In a panic I ran into the main entrance of the theatre to enquire if she was still in the theater (perhaps she had snuck out.) One of the ushers who still there cleaning up pleasantly said “Oh she’s still here! You want to meet her?!”
Huh? This doesn’t readily happen. These were still innocent times though. The history of celebrity security is basically divided in two. Before December 8, 1980/John Lennon’s assassination and after December 8th 1980. No one thought anything to stop this star struck kid in the platform shoes and huge bellbottoms from running to find Agnes Moorehead in that huge, huge theater. I raced down the aisle. “Wait!”, I thought, “slow down, don’t appear too eager or as if you don’t belong.” I slowed my pace but my heart beat only faster. The cavernous theater’s aisles led me to the side of the stage where a stagehand volunteered to show me to her dressing room. I was in disbelief! You know how incredible it was to be behind stage of the legendary theater where the greatest of the greats had performed? In the vaudeville days it was Ethel Barrymore, Bert Lahr, Fanny Brice, the Marx Brothers, Will Rogers and Lillian Russell. In modern times such incredible luminaries as Judy Garland, Bette Midler’s first show, Liza Minnelli, Shirley MacLaine, Lauren Bacall, Josephine Baker, Frank Sinatra and Diana Ross. The film “Citizen Kane” premiered here on May 1, 1941 . . .and there I was. To quote Eve Harrington in “All About Eve” ‘You can breathe it, can’t you?!’

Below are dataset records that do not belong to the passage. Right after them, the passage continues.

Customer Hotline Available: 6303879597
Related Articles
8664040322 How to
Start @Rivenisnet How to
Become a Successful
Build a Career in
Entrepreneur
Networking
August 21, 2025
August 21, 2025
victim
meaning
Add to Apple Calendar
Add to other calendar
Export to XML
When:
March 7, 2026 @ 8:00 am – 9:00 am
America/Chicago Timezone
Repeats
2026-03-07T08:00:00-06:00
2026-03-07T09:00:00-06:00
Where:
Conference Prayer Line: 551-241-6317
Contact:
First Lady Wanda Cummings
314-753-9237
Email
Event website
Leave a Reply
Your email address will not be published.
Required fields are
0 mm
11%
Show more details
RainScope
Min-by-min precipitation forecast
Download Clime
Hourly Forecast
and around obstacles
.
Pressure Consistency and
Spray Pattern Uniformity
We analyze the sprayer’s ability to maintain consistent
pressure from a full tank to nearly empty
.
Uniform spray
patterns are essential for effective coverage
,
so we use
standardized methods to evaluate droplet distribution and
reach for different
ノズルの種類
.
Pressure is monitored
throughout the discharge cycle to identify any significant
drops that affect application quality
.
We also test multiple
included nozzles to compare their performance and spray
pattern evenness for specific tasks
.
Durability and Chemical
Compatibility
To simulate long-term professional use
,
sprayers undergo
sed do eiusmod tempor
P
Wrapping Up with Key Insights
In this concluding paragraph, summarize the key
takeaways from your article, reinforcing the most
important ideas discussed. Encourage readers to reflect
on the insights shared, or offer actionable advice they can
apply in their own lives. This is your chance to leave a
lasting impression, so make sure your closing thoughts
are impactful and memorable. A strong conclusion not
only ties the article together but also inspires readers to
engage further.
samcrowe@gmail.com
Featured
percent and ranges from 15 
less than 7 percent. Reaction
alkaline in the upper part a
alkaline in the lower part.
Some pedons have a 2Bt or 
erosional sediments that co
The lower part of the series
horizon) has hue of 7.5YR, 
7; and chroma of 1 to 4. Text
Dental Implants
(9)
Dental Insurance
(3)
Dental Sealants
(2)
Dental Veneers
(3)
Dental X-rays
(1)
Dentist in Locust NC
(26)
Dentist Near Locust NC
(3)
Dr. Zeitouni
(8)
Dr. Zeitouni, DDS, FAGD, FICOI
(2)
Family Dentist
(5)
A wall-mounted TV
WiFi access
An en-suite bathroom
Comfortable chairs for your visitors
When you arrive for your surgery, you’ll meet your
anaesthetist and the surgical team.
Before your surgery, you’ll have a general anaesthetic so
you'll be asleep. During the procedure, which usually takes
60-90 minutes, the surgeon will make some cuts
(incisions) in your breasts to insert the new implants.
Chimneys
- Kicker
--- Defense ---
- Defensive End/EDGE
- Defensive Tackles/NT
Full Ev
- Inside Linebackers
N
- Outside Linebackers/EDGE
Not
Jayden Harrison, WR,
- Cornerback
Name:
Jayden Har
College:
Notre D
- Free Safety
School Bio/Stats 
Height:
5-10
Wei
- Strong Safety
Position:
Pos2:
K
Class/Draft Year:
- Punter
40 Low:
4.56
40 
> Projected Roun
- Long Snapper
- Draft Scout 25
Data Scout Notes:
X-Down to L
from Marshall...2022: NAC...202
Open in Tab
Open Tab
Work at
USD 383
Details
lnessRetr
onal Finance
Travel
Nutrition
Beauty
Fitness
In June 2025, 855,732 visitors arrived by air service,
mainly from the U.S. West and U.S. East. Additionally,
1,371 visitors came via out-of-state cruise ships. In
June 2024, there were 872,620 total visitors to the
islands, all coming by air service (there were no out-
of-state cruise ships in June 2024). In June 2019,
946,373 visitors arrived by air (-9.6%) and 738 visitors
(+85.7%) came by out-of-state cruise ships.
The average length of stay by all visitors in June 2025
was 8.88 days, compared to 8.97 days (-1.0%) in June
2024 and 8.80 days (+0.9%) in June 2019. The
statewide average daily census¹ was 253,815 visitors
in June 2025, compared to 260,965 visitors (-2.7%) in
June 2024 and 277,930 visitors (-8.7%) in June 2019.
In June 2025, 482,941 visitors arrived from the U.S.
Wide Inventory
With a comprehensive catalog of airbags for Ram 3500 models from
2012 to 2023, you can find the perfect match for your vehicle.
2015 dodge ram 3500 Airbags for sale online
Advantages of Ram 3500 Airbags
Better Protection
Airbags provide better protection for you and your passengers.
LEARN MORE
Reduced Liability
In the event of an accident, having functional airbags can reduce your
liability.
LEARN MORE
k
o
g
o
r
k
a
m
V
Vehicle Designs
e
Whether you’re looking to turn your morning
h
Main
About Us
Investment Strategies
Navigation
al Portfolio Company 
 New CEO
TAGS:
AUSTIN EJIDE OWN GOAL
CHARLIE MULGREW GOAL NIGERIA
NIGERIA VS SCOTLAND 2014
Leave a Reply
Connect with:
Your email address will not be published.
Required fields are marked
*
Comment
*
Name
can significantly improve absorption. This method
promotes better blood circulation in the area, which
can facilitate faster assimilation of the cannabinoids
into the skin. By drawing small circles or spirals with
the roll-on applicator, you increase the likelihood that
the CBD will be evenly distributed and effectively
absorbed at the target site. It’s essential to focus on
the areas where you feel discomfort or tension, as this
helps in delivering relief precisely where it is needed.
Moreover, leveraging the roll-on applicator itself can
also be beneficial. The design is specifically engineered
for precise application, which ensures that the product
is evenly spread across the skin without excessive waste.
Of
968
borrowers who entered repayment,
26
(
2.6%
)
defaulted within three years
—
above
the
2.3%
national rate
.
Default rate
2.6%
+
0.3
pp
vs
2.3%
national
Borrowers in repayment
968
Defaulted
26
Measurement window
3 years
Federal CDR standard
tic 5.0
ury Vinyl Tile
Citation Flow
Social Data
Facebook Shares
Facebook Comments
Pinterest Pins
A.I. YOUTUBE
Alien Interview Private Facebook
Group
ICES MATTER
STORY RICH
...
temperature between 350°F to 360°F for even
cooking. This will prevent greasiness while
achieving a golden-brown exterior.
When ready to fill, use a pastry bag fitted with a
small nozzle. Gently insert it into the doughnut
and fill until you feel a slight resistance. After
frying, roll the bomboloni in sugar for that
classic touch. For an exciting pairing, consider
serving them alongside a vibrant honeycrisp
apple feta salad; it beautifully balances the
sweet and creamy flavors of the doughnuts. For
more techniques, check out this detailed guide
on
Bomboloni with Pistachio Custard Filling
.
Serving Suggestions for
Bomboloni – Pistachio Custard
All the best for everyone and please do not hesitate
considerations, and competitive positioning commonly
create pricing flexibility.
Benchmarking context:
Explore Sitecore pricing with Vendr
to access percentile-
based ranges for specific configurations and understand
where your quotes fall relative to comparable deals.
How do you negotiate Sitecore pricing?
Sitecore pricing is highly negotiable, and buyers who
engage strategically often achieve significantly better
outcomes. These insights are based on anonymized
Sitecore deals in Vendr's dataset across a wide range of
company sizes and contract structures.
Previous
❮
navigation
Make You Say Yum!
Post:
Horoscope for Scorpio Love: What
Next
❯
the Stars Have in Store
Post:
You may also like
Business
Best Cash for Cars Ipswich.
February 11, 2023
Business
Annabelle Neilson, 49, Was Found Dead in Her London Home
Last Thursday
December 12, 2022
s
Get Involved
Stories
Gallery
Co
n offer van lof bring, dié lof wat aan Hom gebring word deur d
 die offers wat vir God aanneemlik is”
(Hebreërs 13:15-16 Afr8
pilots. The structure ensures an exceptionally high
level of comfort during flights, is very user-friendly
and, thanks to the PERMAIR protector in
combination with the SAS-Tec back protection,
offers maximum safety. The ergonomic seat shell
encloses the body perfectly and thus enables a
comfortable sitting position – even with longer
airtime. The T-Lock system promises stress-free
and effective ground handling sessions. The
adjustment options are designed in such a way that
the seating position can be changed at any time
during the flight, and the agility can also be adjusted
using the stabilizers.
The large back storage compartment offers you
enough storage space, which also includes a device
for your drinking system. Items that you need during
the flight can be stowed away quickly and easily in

The stagehand led me through the winding corridors to one remaining dressing room where the light was still on. “Miss Moorehead…someone here to see you.” There she was, methodically packing her blue suitcase. She came to the open door, “Yes?” as she looked at me inquisitively. “What is it dear boy?” That unmistakable voice, the mannerisms, the posture, the red hair – it was Endora saying ‘speak up!’ I was in awe. I nervously told her had wound my way backstage because I couldn’t run the risk of missing her and just to shake her hand. Her right hand had rows and rows of bracelets that clinked as she took my hand. I had brought with me a rare photo that ABC TV local stations used to focus the camera on when they went to commercial. I nervously watched as she signed it with my ink pen which didn’t take on the glossy photo (this is pre-Flair pen days) and she didn’t have another pen either, so the autograph is sort of scratched into the photo. She surprisingly asked me “Oh, Endora eh? So which was your favorite Darrin Stevens name?” “Durwood” I replied. “Mine too!” she said, “it was so easy and fun for me to say, it was the name we used the most. Is there anything else? I must pack.” I asked if I may take her picture with my little instamatic camera. She regally struck a profile pose. “Now young man, I must go.” She headed back into her dressing room and I wandered unescorted through those wonderful backstage hallways and walkways of theatrical history. Not knowing where I was going, I found myself at the edge of the stage. The lone single ghost light was standing center stage. ‘Why not?’ I thought, this would be my only chance! I peaked out from behind the curtain – no one. I took my first step. My clunky wooden platform shoes echoed on the wooden floorboards as I crossed the stage Judy Garland and all the legends had stood on. When I came to center stage, I stood there for a second and breathed – you can breathe it! I took a silent bow . . . and left.
ENDORA’S NAMES FOR DARRIN STEVENS:
Dagwood, Darwood, Durwood, Durweed, Beady eyes, Charm Boy, Dalton, Dar-Dar, Darius, Darwick, Darwin, David, Dawson, Boy, Delbert, Dennis, Denton, Derek, Derwin, Dexter, Digby, Dino, Dobbin, Dogwood, Donald, Dorian, Dulcin, Dulfin, Dum Dum, Dumbo, Dumpkin, Duncan, Featherhead, Glum-Dum, Tinker Bell, What’s his name and Low-grade mortal.